Text for analysis:
__________________________________________________
Archive | June, 2016

Grunting at the Screen (207)

25 Jun



The information age isn’t finished with us.



For some reason it seems the Russians have been very active lately.


In addition to Fyodor Bondarchuk’s Attraction, which now has a CG filled trailer, there are a couple of other features; The Monk and The Demon a horror comedy Director Nikolay Dostal. We will have more information when it comes out. And then there is “Guardians of the Night” (not to be confused with the superhero themed “Guardians”) and also not to be confused with Nightwatch which it so resembles: a secret organisation fight Werewolves, Vampires, and Witches… in the night.

I’ve seen the trailer and it looks oh so very familiar. Emilis Velyvis is the director and once again no release date is available.




Although Warcraft made a moderate amount of money in the US it actually did well in China, really very well. So well it may get a sequel.

This is quite important. In fact we have not yet realised the full implication yet

In the past the US market was able to determine the future of films and their sequels: if it didn’t work in the US it didn’t work anywhere else.

The world market made sequels viable, as long as they also had a viable US market.

Now with the massive China market, the US may have been taken out of its primary position determining which films are successful.

And that is significant.





OK, you know I love the military horror sub-genre; as if the horror of war was not enough, we have to throw in another element.

Well check this out. A priest leads a teams of mercenaries… so they can descend into hell… and kill Satan before he brings hell to earth.

You have got to be kidding me!

But no, this is a real movie called Hell Bent; Corin Hardy is to direct, screenplay is by Mike Finch, and it has a respectable budget of $60m.

No cast or schedule yet but I am cautiously optimistic.





The presence of a big Alien Invasion sequel has not discouraged others from getting in on the act.


There are a couple of spec scripts knocking around LA right now. One by… oh I’m sorry it is by Roland Emmerich, Harald Kloser and Spenser Cohen. Obviously someone had leftover ideas from his other big movie. It is called Moonfall; an asteroid collies with the moon, threatening to knock it into the earth. A rag-tag band have to use leftover alien technology (I was wondering where they would come in) to put the moon back in its place.
__________________________________________________
Information shown:
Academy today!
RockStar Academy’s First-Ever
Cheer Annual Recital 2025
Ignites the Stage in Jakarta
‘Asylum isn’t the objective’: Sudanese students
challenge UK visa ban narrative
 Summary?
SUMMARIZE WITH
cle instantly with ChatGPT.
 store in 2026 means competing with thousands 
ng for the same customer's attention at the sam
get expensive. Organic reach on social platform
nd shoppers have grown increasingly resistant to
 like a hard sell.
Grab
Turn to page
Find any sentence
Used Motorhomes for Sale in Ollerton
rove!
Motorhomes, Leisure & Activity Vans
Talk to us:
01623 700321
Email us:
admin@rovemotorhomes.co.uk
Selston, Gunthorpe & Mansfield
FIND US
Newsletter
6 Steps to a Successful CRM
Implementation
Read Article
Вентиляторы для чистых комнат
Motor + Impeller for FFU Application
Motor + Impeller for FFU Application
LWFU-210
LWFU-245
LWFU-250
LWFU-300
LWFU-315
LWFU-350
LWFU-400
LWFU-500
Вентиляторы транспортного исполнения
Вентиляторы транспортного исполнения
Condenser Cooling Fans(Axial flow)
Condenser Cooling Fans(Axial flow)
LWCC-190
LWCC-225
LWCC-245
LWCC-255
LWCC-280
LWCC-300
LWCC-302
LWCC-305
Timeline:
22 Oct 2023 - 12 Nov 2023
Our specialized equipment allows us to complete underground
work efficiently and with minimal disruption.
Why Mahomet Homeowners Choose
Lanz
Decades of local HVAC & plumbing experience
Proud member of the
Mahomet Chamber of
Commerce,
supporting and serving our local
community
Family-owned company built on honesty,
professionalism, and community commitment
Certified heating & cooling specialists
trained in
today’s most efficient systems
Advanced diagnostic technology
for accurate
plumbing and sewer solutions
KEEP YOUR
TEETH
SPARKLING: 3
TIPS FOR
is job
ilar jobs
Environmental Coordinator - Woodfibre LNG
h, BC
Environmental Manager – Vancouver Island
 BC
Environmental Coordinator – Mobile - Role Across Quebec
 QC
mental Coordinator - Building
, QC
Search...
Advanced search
__________________________________________________
Task list:
A – Render this sentence from the film news post in Spanish: "Now with the massive China market, the US may have been taken out of its primary position determining which films are successful."
B – According to the film news post, what budget does Hell Bent have?
C – Pick up the film news post after its final sentence and keep writing.
The material has nothing to do with the film news post.

Responses by item number:
A – Ahora, con el enorme mercado chino, puede que Estados Unidos haya sido desplazado de su posición principal a la hora de determinar qué películas tienen éxito.

B – $60m

C –
The other project is the totally unrelated “Fall”, a divorced couple make their way from the middle of Atlanta to their kids in the suburbs, a journey complicated by the Alien invasion that is happening: it is written by Pete Bridges.


Should either of these films actually be bought, we’ll get back to you.




Between Marvel and Warner Bros. they seem to have lock on Superhero films.

The vast amounts to be made are attracting sharks, er other interested Studios. MGM has bought the rights to J. Michael (Babylon 5) Straczynski’s comic Rising Stars: 133 people gain superpowers after being born during a celestial event. I’m sure there must be more than that.

We took a look and it seems Rising Stars has a Watchmen like sweep looking at how society reacts to the advent of superpowers, it has a narrative that crosses decades.

Seems to me this is not a story that can be covered in a single feature film.

The author will also write the screenplay.



Ross Evans is writing the Science-Fiction film ‘Gadabout’ for Sony.

It’s another time travel film that may or may not start out in the 1950s.

It is based on an odd publishing artefact from 2011.

Back then Curio & Co. published a book called Gadabout TM 1050 Time Machine User’s Manual. It purported to be the instruction book for a 1953 manufactured device; elaborately illustrated, filled with examples of how you might use your time machine.

The book was limited edition and came with a certificate of authenticity.

It is this book that is being adapted.

No word of director yet.




Now this is bizarre, back in Grunt (205) the Cyberpunk special, we speculated about remaking Johnny Mnemonic as a TV series.

Well that is not on the cards but director Robert Longo recently reminisced about the joy (nightmare) of making it,


and speculated about making a cut down Black and White version that showed his actual intentions.

It’ll never happen.




Ah, here is something, we blogged Denis Villeneuve’s adaptation of Ted Chiang’s “Story of Your Life” in Grunt (202).

A first-contact story where two human officials struggle to understand the language of an alien visitor.

It now has a release date and a name change. It is now called “Arrival”, and is set to hit theatres on November 11.




British killer robot feature Kill Command has a review from Starburst.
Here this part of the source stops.